#### [What the task requires]
Tally the lines below that hold the string "name", and report the tally by itself.

#### [Dataset records]
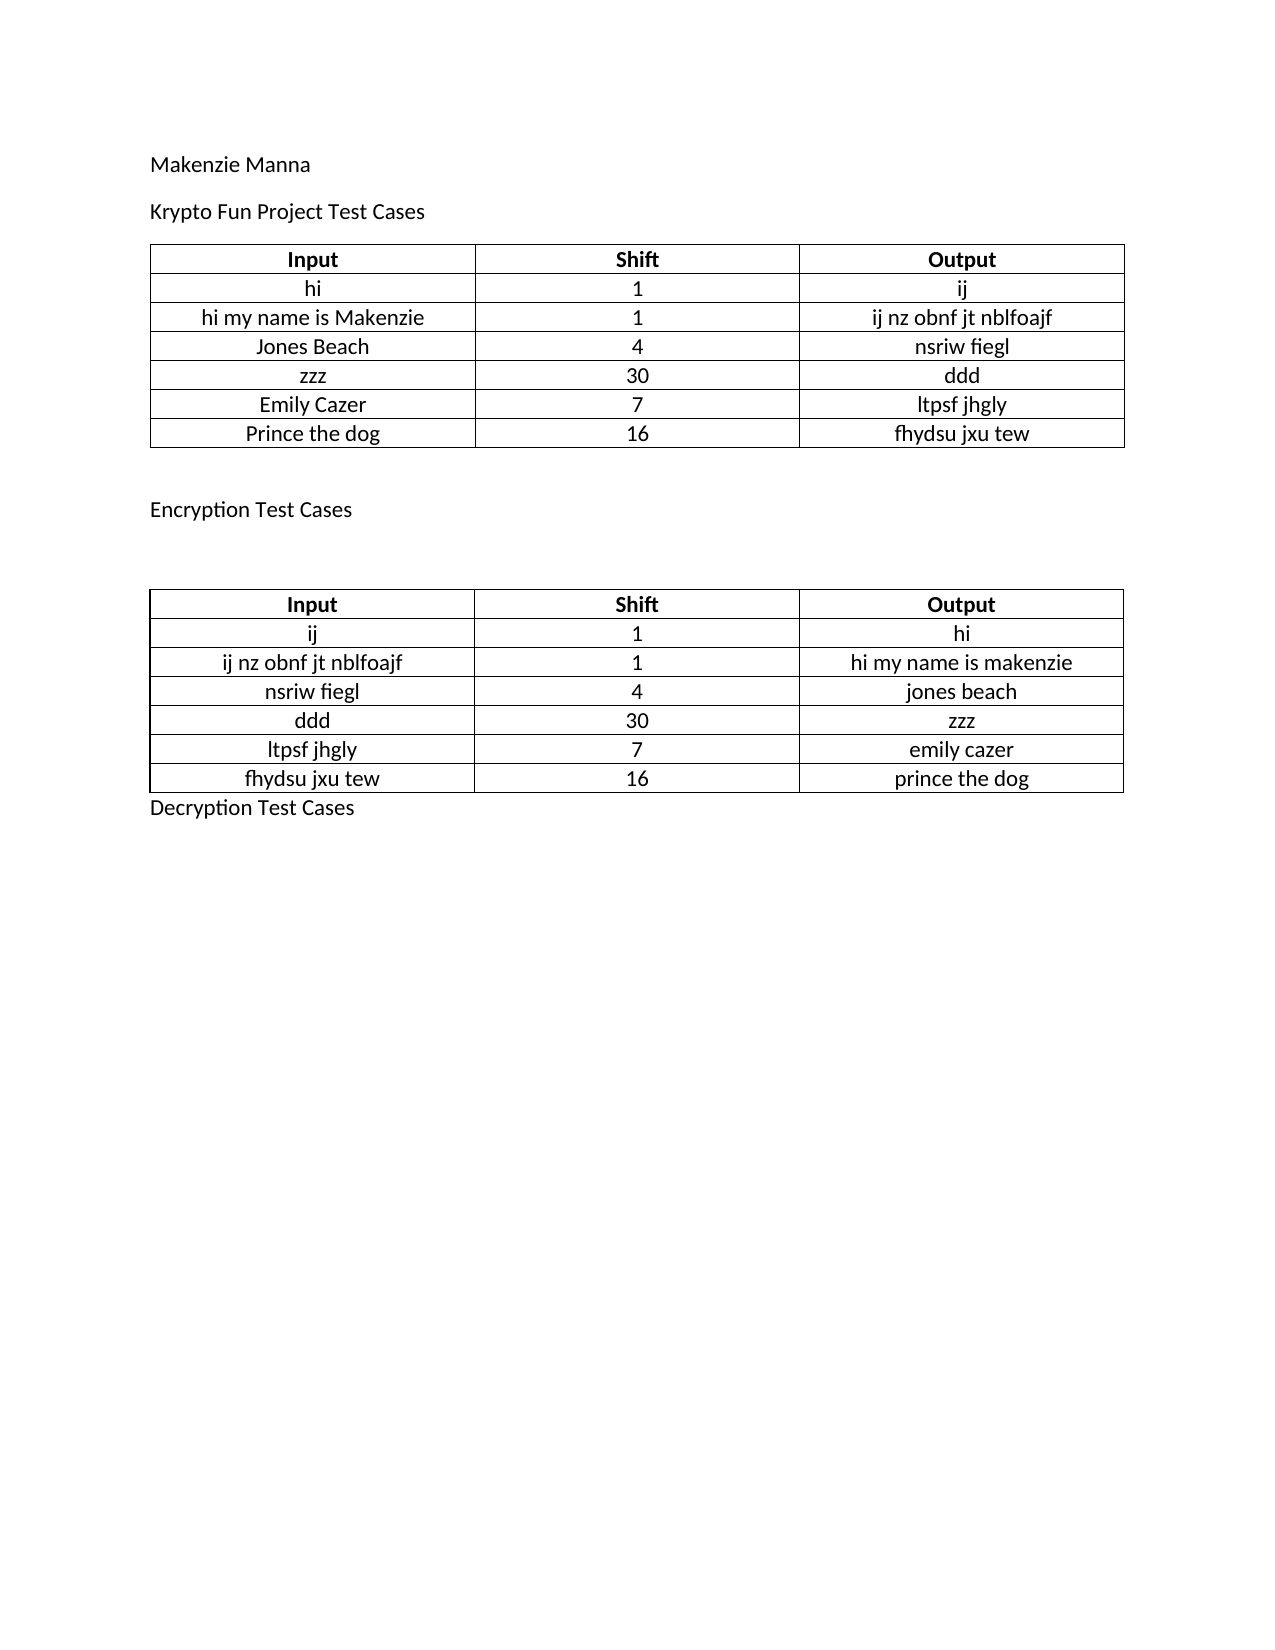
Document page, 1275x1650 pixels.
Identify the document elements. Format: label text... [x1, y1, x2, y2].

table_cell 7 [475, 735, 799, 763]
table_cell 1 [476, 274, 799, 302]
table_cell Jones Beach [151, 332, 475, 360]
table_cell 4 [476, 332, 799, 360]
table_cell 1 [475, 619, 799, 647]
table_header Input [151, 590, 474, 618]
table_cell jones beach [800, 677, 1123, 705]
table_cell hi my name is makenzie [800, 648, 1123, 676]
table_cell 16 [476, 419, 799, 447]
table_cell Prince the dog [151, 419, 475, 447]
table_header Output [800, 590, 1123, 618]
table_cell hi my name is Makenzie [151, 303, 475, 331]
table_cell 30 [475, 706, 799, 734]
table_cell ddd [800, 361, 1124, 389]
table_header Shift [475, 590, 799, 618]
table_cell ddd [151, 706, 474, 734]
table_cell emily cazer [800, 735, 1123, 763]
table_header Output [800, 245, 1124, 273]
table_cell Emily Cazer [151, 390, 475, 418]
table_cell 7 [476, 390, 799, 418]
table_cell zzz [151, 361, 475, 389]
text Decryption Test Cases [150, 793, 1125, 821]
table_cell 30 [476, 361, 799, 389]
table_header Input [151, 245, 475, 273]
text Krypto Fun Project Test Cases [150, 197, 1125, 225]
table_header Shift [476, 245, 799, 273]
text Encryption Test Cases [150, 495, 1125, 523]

#### [Answer space]
2